The next day I received the call that no daughter wants to receive. I really only heard the first minute when the officer told me my dad had passed. I was in shock. I was shaking and feverishly started contacting family to let them know. That night I sobbed with sadness. Before bed, I sat in stillness and asked my dad “Why? Why are you leaving so soon?” I went to bed, had black out sleep from the physical exhaustion of the day, and woke up the next day feeling super depressed.
The next night I prepared for sleep by sitting in stillness and asking from my heart, “Dad can you just let me know you’re ok?” I drifted off to sleep where he appeared to me in a dream.
He was young, and lean, and strong, and shirtless… No surprise. My dad was quite the free spirit, and didn’t like the bulk of clothes unless it was freezing in the winter. He was showing me his hairy but buff belly! “I don’t have that big belly anymore, Jess! Look at me move Jess! Look at my back!” He started dancing with such huge moves, they probably needed their own zip code. “Come dance with me Jess,” he said! He and I danced together. We were moving and smiling and having a great time. I don’t even remember any music or any noise other than our laughter. Then I looked down and saw a twin sized mattress on the floor and before I knew it he laid across it the short way so his arms and legs were dangling off and he was doing the crawl stroke. “I’m gonna really be able to swim the poles on Rainy this year! Look how my back moves,” he said as he made motions of rhythmic arms and flutter kicks. I looked down and saw his back still had the huge scar from his back surgery and I said, “but you still have the scar on your back.” He said, “It’s ok, because look how my back moves!” He kept twisting and moving – showing me his new, lean, young, strong body. He wasn’t in pain. He was a strapping young man without any of the injuries from 40+ years of manual labor. He was happy. He was free.

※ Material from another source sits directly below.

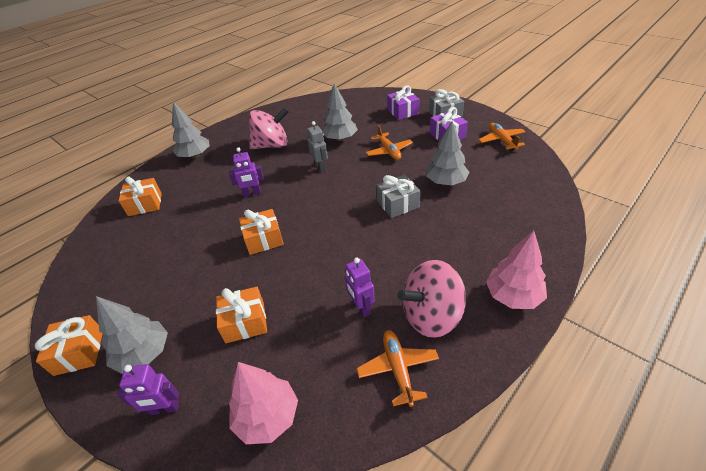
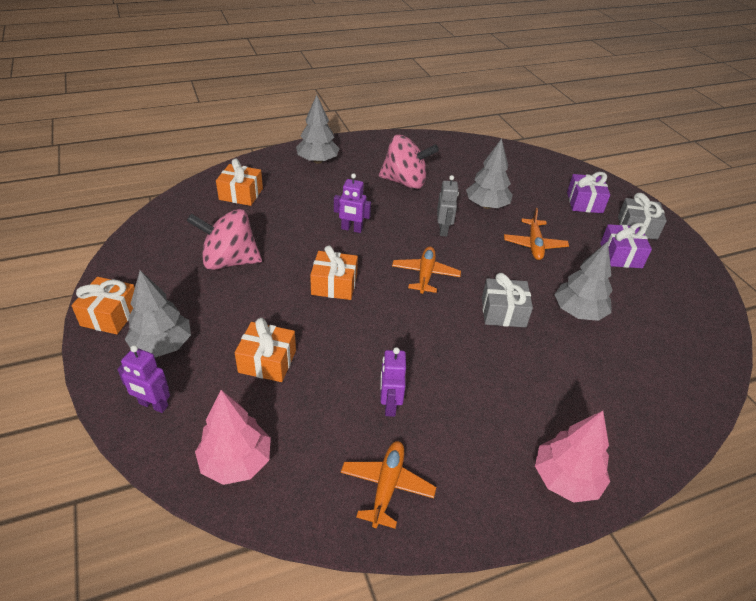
camera: 20 degrees right, 0 degrees up
pink spinning top [398,260,466,338] -> pink spinning top moved to [187,209,262,270]
orange plane [478,123,526,151] -> orange plane moved to [392,247,461,294]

I woke up that morning without a lick of sadness or depression. This was the butterfly moment I was waiting for. I was transitioning because my dad was transitioning – that’s how close we were. I realized that he did his time on Earth, and now it’s time for him to party – and that’s exactly what he’s doing. Well, at least dancing and pretending to swim with his perfectly flexible and painless spine.
…and now it comes full circle because I’m finally living my life structured around his advice of God, family, and job. If you know me, you’ll know that I’m firm in my commitments to prudence, justice, temperance, and fortitude. Also, my pants stay up and my nose is very clean! HA!
Most importantly, I’m keeping the faith.
I know now that I don’t need to pick up a phone or fly to Minnesota to see my dad anymore. He’s closer to me than he’s ever been because he’s right here in my heart. If I need him, I just need to think about him and call on him, and I know he’ll be right here with me.
I love you, Dad. See you in my dreams!